■ YOUR GOAL: Would you give the number of lines in the entries that contain the word "Example"? Nothing else is needed.

(Collected data)
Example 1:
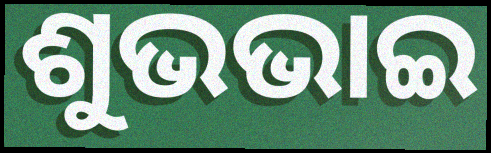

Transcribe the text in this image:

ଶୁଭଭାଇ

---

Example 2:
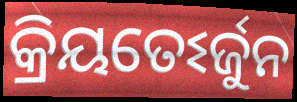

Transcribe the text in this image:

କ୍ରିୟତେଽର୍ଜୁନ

==

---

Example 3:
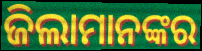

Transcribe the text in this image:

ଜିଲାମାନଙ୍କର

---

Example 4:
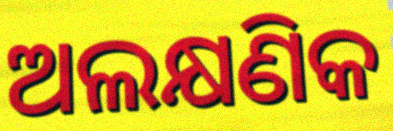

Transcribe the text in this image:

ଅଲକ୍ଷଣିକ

---

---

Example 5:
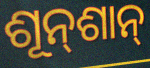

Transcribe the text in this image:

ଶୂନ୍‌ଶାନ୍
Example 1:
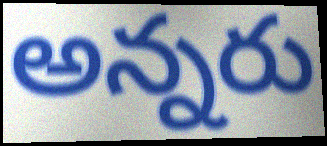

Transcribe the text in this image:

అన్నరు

■ TASK OUTPUT: 6